== Job item ==
Extract the lines running from the start of the rows through the line containing "Email: info@namsb.tj", both included, and reproduce them without any change.

== Exercise material ==
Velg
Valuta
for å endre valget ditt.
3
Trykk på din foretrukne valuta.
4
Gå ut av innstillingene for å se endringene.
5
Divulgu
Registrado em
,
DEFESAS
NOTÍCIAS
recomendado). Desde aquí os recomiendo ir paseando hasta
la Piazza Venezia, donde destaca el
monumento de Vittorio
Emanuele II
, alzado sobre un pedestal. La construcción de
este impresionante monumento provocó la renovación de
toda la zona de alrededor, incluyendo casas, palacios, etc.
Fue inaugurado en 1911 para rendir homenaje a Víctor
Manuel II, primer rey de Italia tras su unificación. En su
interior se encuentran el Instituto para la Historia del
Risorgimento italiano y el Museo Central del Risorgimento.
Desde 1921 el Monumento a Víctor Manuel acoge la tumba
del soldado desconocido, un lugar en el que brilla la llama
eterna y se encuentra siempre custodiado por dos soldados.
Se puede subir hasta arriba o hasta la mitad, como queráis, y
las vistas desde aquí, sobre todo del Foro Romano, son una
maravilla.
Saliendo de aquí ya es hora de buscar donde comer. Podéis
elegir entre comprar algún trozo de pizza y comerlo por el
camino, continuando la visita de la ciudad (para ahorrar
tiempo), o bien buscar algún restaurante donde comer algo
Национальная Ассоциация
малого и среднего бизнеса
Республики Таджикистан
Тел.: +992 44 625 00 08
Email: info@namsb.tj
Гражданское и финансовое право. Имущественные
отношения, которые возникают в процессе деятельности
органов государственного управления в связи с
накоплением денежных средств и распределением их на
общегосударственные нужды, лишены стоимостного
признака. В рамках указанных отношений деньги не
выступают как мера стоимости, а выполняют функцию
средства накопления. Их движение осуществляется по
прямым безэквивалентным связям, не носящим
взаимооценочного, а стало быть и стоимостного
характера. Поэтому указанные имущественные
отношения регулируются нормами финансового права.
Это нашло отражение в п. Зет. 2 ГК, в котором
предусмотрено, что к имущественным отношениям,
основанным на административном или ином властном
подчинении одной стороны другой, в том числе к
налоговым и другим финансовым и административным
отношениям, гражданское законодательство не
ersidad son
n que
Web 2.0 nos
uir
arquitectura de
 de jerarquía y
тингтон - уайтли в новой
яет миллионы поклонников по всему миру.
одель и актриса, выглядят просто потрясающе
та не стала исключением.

== Output ==
Velg
Valuta
for å endre valget ditt.
3
Trykk på din foretrukne valuta.
4
Gå ut av innstillingene for å se endringene.
5
Divulgu
Registrado em
,
DEFESAS
NOTÍCIAS
recomendado). Desde aquí os recomiendo ir paseando hasta
la Piazza Venezia, donde destaca el
monumento de Vittorio
Emanuele II
, alzado sobre un pedestal. La construcción de
este impresionante monumento provocó la renovación de
toda la zona de alrededor, incluyendo casas, palacios, etc.
Fue inaugurado en 1911 para rendir homenaje a Víctor
Manuel II, primer rey de Italia tras su unificación. En su
interior se encuentran el Instituto para la Historia del
Risorgimento italiano y el Museo Central del Risorgimento.
Desde 1921 el Monumento a Víctor Manuel acoge la tumba
del soldado desconocido, un lugar en el que brilla la llama
eterna y se encuentra siempre custodiado por dos soldados.
Se puede subir hasta arriba o hasta la mitad, como queráis, y
las vistas desde aquí, sobre todo del Foro Romano, son una
maravilla.
Saliendo de aquí ya es hora de buscar donde comer. Podéis
elegir entre comprar algún trozo de pizza y comerlo por el
camino, continuando la visita de la ciudad (para ahorrar
tiempo), o bien buscar algún restaurante donde comer algo
Национальная Ассоциация
малого и среднего бизнеса
Республики Таджикистан
Тел.: +992 44 625 00 08
Email: info@namsb.tj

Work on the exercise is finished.